A few decades ago I thought about killing myself. My self esteem was so bad. If we feel like killing ourselves it’s good to remember that this type of assessment is often driven by negative self worth. We would not apply the same standards to another person.
Always remember: The body is innocent. The mammal that hosts you is totally innocent.
Unless we’re way past our pull-by date, it’s not the BODY that needs to die: It’s our mean self talk, ego attachments, fears that drive a perceived need for control, habitual and limiting aspects of our personalities, opinions and judgments about ourselves and others, and so forth. These can die and we feel happier.
When we feel like we want to die it’s usually because we are not taking good enough care of our bodies. The mammal needs love and nourishment.
Some spiritual traditions talk about dying into love. I always thought of this as a huge and ultimate thing, the final transformation. Now I’m taking a different view. Dying into love can also be simply the process of learning to release the stuff I mentioned above.
Letting go into love, as a figurative death, doesn’t have to be a highfalutin thing, some giddy state of denial, or even an ecstasy. Our moment-to-moment engagement with the process can be as simple as noticing and letting go of assuming that we are not worthy and allowing ourselves to BE, without self criticism.
We don’t have to release it all at once—most of us don’t die suddenly—but just as we are able to without strain, more and more. Small steps in the direction of self love create amazing transformation over time. Holding this type of death as a positive goal and practicing relaxing into it is actually comforting. It doesn’t get unnerving until we get ambitious about it and push to do it all at once, before we’re ready.
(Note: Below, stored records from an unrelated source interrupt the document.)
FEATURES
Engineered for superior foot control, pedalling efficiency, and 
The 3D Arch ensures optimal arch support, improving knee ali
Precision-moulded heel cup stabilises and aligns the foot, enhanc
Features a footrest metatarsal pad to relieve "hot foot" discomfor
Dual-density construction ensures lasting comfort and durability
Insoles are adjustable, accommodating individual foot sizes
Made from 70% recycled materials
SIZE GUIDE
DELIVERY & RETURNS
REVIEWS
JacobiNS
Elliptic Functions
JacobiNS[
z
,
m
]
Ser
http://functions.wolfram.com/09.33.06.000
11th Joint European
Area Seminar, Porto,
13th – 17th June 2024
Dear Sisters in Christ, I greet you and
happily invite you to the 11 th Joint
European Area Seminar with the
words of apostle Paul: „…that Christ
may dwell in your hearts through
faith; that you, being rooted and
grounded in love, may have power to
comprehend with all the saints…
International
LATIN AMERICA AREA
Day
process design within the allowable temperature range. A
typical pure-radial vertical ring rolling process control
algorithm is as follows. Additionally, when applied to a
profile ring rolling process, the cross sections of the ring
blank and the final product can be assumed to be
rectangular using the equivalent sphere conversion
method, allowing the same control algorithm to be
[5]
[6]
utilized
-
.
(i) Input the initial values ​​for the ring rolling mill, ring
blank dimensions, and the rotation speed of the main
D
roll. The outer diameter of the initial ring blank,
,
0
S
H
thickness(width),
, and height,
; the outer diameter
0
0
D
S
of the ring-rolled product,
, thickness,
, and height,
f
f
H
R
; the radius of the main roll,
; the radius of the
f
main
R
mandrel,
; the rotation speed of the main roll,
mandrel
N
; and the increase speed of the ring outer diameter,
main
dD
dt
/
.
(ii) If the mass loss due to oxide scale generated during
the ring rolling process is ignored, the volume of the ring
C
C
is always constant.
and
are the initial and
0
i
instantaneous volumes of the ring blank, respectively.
Absolute acceptance is a kind of a death, not the death of the mammal, but the unbinding of many ego and personality structures. Rigidity in these structures largely develops as defense against pain and distress, internal wounding, and real or experiential annihilation.
Paradoxically, we ourselves annihilate our own Presence to some extent whenever we are acting out these automatic defenses. In other words, when we are reactive we are not fully present. Some kind of pain is likely to be driving us.
Also paradoxically, being fully Present is being fully alive, and also a death, in that the transformation presence gradually and eventually births is so utterly monumental.
How do YOU consider death?
What would it take to make death accept it as a force within life to help you live more fully in the moment?